WHAT YOU SHOULD DO:
Reproduce word for word the lines from the start of the records up to and including the line that contains "desempeñar mejor su rol de liderazgo y".

EXERCISE DATA:
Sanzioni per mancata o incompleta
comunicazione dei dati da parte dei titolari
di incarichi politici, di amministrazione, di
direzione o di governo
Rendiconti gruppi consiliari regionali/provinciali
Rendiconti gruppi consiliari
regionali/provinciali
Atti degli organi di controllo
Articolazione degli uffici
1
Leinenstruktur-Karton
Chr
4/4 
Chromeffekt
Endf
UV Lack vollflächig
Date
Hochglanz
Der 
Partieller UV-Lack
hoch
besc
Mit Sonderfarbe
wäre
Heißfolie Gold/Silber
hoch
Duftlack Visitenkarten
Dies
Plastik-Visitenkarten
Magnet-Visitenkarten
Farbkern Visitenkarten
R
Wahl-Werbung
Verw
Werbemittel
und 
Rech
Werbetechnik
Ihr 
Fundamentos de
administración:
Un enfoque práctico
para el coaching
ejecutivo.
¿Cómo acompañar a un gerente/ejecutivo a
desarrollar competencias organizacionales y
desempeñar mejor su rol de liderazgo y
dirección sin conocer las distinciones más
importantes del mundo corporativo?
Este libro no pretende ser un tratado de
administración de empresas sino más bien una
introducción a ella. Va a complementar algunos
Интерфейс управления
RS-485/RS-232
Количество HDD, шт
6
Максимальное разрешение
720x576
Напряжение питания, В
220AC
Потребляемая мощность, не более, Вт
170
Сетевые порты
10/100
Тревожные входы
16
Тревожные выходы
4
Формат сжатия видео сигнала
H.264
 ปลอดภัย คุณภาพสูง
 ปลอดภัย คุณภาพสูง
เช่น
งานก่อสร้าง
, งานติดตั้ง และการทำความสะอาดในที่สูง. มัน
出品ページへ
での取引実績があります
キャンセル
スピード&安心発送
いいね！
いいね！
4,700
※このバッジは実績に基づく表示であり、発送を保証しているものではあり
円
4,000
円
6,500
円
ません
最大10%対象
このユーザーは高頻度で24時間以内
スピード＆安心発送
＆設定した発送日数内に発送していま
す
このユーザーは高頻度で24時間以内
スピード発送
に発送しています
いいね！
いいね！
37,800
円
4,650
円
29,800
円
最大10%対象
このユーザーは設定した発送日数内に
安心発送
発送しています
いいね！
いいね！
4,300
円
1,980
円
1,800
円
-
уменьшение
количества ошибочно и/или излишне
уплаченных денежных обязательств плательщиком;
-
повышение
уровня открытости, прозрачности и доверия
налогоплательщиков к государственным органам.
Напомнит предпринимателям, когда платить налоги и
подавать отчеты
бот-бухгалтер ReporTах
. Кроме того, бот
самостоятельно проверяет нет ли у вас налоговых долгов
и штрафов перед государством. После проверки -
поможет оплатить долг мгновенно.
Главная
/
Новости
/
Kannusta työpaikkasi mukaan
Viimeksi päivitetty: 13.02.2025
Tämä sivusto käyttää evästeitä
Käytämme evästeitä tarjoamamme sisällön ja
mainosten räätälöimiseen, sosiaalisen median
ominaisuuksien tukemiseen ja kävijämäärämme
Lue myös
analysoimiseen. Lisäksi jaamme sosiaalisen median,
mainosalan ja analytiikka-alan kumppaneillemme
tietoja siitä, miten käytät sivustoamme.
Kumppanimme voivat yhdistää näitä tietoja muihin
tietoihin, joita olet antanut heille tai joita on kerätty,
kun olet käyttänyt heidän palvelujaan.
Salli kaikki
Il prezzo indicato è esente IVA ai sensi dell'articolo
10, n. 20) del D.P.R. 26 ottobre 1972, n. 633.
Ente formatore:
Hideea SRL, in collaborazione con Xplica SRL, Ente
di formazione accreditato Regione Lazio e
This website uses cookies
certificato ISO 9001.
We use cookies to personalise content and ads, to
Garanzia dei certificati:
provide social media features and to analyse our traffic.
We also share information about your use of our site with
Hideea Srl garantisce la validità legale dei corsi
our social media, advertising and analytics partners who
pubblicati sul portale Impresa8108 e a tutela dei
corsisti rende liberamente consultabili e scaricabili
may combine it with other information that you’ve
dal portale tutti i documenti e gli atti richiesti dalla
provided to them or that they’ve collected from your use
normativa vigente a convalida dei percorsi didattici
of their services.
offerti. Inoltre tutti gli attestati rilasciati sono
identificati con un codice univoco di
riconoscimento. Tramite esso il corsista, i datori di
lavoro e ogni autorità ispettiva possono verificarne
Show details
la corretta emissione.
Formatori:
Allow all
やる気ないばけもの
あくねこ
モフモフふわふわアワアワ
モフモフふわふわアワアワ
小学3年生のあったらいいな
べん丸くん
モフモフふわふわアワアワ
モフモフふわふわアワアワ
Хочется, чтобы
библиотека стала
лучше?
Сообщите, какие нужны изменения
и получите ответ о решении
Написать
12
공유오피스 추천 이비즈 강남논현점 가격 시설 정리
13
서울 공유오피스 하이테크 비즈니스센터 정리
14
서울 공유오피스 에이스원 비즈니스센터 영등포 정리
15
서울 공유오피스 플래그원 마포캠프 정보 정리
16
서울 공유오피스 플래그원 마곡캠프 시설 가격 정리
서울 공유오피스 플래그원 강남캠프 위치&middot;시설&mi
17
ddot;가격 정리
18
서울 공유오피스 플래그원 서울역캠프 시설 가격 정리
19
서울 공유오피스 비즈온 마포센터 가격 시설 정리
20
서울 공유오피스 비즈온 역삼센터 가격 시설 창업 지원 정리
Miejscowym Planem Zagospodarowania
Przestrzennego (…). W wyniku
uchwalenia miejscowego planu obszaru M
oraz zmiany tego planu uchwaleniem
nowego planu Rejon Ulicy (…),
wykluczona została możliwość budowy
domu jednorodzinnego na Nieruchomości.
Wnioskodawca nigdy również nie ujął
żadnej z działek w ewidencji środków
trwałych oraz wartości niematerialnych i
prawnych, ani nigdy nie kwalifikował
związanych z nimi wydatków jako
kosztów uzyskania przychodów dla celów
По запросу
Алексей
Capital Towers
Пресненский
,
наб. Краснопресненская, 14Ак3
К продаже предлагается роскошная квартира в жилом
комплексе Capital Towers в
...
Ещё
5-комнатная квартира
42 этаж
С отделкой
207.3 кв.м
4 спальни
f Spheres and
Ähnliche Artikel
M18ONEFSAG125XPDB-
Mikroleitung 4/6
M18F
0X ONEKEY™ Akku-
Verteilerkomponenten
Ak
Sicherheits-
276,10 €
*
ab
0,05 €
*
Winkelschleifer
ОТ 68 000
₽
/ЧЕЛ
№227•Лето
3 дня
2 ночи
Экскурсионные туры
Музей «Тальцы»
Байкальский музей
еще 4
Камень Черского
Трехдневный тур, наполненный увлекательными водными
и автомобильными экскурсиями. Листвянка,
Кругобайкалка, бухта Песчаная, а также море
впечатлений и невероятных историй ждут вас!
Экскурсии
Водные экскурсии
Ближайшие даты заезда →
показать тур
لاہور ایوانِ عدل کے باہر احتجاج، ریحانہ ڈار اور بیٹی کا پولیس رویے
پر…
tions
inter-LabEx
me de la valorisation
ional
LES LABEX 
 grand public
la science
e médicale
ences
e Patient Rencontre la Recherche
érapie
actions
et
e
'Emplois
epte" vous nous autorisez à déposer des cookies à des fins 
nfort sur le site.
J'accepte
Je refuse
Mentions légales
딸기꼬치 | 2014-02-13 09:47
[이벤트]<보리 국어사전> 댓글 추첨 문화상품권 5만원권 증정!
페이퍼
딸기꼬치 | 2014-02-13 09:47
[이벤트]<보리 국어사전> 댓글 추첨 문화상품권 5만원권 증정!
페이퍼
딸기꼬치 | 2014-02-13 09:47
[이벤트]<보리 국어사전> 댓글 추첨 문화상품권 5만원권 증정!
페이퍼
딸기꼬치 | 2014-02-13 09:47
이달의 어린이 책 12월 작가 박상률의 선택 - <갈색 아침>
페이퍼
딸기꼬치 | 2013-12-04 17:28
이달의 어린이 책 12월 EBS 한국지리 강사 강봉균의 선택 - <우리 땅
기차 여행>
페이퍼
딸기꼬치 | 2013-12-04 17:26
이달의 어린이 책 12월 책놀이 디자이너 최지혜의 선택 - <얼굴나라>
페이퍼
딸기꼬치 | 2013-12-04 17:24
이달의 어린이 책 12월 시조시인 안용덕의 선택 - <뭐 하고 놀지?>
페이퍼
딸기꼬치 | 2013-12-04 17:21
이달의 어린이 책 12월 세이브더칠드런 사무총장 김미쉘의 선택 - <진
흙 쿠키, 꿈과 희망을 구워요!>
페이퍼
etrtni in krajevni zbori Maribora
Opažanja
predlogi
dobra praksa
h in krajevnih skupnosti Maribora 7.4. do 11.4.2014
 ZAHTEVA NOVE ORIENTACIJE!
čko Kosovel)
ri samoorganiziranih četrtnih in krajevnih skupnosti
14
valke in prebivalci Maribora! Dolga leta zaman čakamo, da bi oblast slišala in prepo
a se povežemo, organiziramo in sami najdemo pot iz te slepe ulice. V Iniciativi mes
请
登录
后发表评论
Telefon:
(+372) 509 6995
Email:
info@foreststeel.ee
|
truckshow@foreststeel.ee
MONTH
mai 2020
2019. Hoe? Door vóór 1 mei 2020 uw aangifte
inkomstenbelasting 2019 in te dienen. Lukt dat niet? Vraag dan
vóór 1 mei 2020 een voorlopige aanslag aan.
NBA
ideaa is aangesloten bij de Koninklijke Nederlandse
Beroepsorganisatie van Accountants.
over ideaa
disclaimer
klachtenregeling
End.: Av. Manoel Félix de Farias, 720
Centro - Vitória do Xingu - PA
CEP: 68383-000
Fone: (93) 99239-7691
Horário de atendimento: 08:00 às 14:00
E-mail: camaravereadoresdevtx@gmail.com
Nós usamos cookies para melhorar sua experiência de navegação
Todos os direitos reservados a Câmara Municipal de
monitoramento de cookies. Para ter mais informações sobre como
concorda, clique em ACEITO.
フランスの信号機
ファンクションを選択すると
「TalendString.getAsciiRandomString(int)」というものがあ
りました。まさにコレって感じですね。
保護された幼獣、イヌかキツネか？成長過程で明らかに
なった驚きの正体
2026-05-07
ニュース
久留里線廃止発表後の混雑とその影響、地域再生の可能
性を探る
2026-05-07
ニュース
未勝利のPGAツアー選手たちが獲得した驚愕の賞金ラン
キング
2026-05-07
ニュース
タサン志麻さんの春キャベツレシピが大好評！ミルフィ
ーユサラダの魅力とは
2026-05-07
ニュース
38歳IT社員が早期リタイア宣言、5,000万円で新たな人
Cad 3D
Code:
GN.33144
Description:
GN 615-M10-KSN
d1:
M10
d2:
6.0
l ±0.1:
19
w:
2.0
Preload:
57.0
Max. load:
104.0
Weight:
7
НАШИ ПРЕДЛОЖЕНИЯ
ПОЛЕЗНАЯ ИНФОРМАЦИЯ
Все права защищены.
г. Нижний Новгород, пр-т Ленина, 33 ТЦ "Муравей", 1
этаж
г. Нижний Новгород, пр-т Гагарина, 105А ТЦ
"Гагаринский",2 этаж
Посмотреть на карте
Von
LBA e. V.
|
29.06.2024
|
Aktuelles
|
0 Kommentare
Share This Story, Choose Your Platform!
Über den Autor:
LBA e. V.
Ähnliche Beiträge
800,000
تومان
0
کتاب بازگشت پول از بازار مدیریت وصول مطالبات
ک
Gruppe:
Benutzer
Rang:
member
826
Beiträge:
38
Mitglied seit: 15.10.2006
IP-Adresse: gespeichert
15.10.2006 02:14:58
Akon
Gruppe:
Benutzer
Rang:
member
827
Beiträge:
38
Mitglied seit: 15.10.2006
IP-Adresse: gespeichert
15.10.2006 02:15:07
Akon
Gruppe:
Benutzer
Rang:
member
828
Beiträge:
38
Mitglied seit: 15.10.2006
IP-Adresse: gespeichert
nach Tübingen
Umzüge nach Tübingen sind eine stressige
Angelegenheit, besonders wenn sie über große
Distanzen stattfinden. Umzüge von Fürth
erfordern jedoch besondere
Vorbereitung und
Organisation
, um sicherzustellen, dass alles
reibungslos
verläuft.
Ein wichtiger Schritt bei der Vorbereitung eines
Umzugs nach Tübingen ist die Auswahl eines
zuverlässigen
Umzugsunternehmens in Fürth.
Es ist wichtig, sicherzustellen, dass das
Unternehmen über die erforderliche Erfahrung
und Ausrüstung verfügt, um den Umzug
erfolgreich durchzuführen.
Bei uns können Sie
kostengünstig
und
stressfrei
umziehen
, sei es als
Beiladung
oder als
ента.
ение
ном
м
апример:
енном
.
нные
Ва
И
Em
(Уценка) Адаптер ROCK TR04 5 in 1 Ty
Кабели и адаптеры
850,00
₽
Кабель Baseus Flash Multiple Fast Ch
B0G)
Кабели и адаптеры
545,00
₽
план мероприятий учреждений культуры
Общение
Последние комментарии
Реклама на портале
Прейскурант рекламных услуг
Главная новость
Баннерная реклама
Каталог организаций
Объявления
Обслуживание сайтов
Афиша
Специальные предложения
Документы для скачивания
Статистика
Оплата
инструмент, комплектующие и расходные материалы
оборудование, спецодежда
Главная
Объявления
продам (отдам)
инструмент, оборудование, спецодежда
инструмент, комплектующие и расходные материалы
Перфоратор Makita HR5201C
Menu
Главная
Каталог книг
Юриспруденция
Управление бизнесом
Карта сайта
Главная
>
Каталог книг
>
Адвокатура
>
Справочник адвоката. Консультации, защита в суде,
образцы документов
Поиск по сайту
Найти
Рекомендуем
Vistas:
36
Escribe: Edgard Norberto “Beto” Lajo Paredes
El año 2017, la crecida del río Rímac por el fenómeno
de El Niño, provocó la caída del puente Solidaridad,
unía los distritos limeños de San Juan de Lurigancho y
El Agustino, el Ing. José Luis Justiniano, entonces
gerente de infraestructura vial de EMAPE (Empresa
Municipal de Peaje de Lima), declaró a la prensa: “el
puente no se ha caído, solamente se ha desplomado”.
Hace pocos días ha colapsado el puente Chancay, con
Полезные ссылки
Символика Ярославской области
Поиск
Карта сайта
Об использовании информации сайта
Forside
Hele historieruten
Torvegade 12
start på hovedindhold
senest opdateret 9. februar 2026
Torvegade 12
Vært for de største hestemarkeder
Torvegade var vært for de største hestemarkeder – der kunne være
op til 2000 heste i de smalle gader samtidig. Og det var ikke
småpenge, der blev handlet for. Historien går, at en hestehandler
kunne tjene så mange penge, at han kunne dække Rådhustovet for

EXERCISE SOLUTION:
Sanzioni per mancata o incompleta
comunicazione dei dati da parte dei titolari
di incarichi politici, di amministrazione, di
direzione o di governo
Rendiconti gruppi consiliari regionali/provinciali
Rendiconti gruppi consiliari
regionali/provinciali
Atti degli organi di controllo
Articolazione degli uffici
1
Leinenstruktur-Karton
Chr
4/4 
Chromeffekt
Endf
UV Lack vollflächig
Date
Hochglanz
Der 
Partieller UV-Lack
hoch
besc
Mit Sonderfarbe
wäre
Heißfolie Gold/Silber
hoch
Duftlack Visitenkarten
Dies
Plastik-Visitenkarten
Magnet-Visitenkarten
Farbkern Visitenkarten
R
Wahl-Werbung
Verw
Werbemittel
und 
Rech
Werbetechnik
Ihr 
Fundamentos de
administración:
Un enfoque práctico
para el coaching
ejecutivo.
¿Cómo acompañar a un gerente/ejecutivo a
desarrollar competencias organizacionales y
desempeñar mejor su rol de liderazgo y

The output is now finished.